[[ Exercise passage open ]]

Managing Partitions for ETL Output in AWS Glue - AWS Glue

Managing Partitions for ETL Output in AWS Glue

Partitioning is an important technique for organizing datasets so they can be queried efficiently. It organizes data in a hierarchical directory structure based on the distinct values of one or more columns.

For example, you might decide to partition your application logs in Amazon Simple Storage Service (Amazon S3) by date, broken down by year, month, and day. Files that correspond to a single day's worth of data are then placed under a prefix such as s3://my_bucket/logs/year=2018/month=01/day=23/. Systems like Amazon Athena, Amazon Redshift Spectrum, and now AWS Glue can use these partitions to filter data by partition value without having to read all the underlying data from Amazon S3.

Crawlers not only infer file types and schemas, they also automatically identify the partition structure of your dataset when they populate the AWS Glue Data Catalog. The resulting partition columns are available for querying in AWS Glue ETL jobs or query engines like Amazon Athena.

After you crawl a table, you can view the partitions that the crawler created by navigating to the table on the AWS Glue console and choosing View Partitions.

For Apache Hive-style partitioned paths in key=val style, crawlers automatically populate the column name using the key name. Otherwise, it uses default names like partition_0, partition_1, and so on. To change the default names on the console, navigate to the table, choose Edit Schema, and modify the names of the partition columns there.

In your ETL scripts, you can then filter on the partition columns.

Pre-Filtering Using Pushdown Predicates

In many cases, you can use a pushdown predicate to filter on partitions without having to list and read all the files in your dataset. Instead of reading the entire dataset and then filtering in a DynamicFrame, you can apply the filter directly on the partition metadata in the Data Catalog. Then you only list and read what you actually need into a DynamicFrame.

For example, in Python, you could write the following.

glue_context.create_dynamic_frame.from_catalog( database = "my_S3_data_set", table_name = "catalog_data_table", push_down_predicate = my_partition_predicate)

This creates a DynamicFrame that loads only the partitions in the Data Catalog that satisfy the predicate expression. Depending on how small a subset of your data you are loading, this can save a great deal of processing time.

[[ Exercise passage closed ]]

● **Work order 1**:
Reproduce the AWS Glue partitioning text word for word from "Crawlers not only" up to and including "partition columns there.".
● **Work order 2**:
In the Python example of the AWS Glue partitioning text, which keyword arguments are passed to the call? List all of them.
● **Work order 3**:
Decide whether each statement agrees with the AWS Glue partitioning text. Answer yes or no and quote the deciding words.
(a) For Hive-style key=val paths, crawlers name partition columns partition_0, partition_1, and so on.
(b) Partition columns can be renamed on the console by choosing Edit Schema.
(c) A pushdown predicate applies its filter to the partition metadata in the Data Catalog.

[[ Entries supplied open ]]

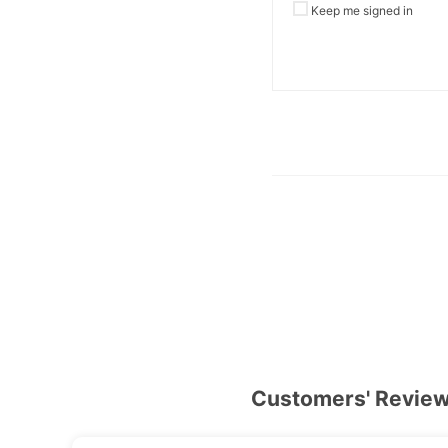
Keep me signed in
Customers' Revie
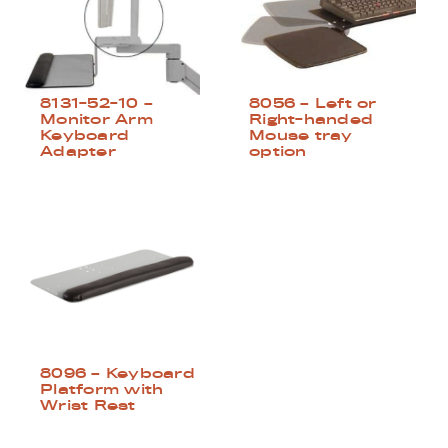
8131-52-10 –
8056 – Left or
Monitor Arm
Right-handed
Keyboard
Mouse tray
Adapter
option
8096 – Keyboard
Platform with
Wrist Rest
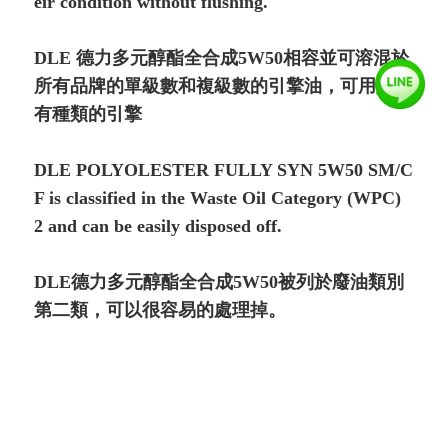
eir condition without flushing.
DLE 德力多元醇酯全合成5W50相容並可溶混於
所有品牌的單級數和複級數的引擎油，可用於所
有種類的引擎
DLE POLYOLESTER FULLY SYN 5W50 SM/C
F is classified in the Waste Oil Category (WPC)
2 and can be easily disposed off.
DLE德力多元醇酯全合成5W50被列於廢油類別
第二類，可以很容易的處理掉。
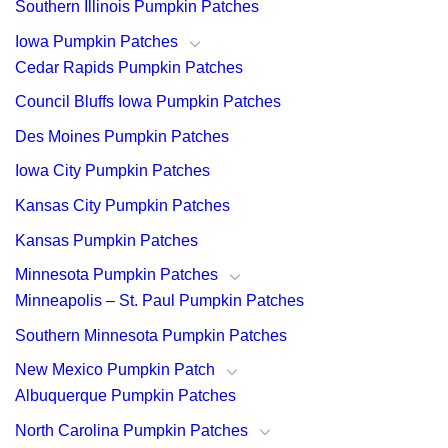
Southern Illinois Pumpkin Patches
Iowa Pumpkin Patches
Cedar Rapids Pumpkin Patches
Council Bluffs Iowa Pumpkin Patches
Des Moines Pumpkin Patches
Iowa City Pumpkin Patches
Kansas City Pumpkin Patches
Kansas Pumpkin Patches
Minnesota Pumpkin Patches
Minneapolis – St. Paul Pumpkin Patches
Southern Minnesota Pumpkin Patches
New Mexico Pumpkin Patch
Albuquerque Pumpkin Patches
North Carolina Pumpkin Patches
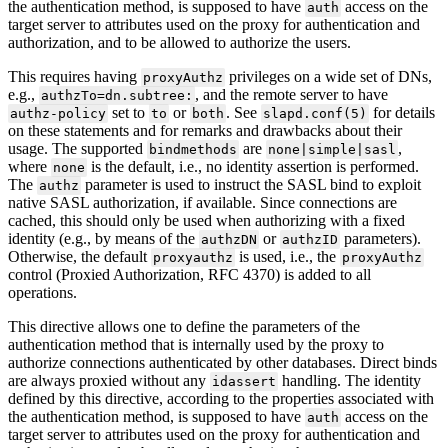
the authentication method, is supposed to have
access on the
auth
target server to attributes used on the proxy for authentication and
authorization, and to be allowed to authorize the users.
This requires having
privileges on a wide set of DNs,
proxyAuthz
e.g.,
, and the remote server to have
authzTo=dn.subtree:
set to
or
. See
for details
authz-policy
to
both
slapd.conf(5)
on these statements and for remarks and drawbacks about their
usage. The supported
are
,
bindmethods
none|simple|sasl
where
is the default, i.e., no identity assertion is performed.
none
The
parameter is used to instruct the SASL bind to exploit
authz
native SASL authorization, if available. Since connections are
cached, this should only be used when authorizing with a fixed
identity (e.g., by means of the
or
parameters).
authzDN
authzID
Otherwise, the default
is used, i.e., the
proxyauthz
proxyAuthz
control (Proxied Authorization, RFC 4370) is added to all
operations.
This directive allows one to define the parameters of the
authentication method that is internally used by the proxy to
authorize connections authenticated by other databases. Direct binds
are always proxied without any
handling. The identity
idassert
defined by this directive, according to the properties associated with
the authentication method, is supposed to have
access on the
auth
target server to attributes used on the proxy for authentication and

[[ Entries supplied closed ]]

● **Final answer 1**:
Crawlers not only infer file types and schemas, they also automatically identify the partition structure of your dataset when they populate the AWS Glue Data Catalog. The resulting partition columns are available for querying in AWS Glue ETL jobs or query engines like Amazon Athena.

After you crawl a table, you can view the partitions that the crawler created by navigating to the table on the AWS Glue console and choosing View Partitions.

For Apache Hive-style partitioned paths in key=val style, crawlers automatically populate the column name using the key name. Otherwise, it uses default names like partition_0, partition_1, and so on. To change the default names on the console, navigate to the table, choose Edit Schema, and modify the names of the partition columns there.

● **Final answer 2**:
database
table_name
push_down_predicate

● **Final answer 3**:
(a) No: "For Apache Hive-style partitioned paths in key=val style, crawlers automatically populate the column name using the key name."
(b) Yes: "choose Edit Schema, and modify the names of the partition columns there"
(c) Yes: "you can apply the filter directly on the partition metadata in the Data Catalog"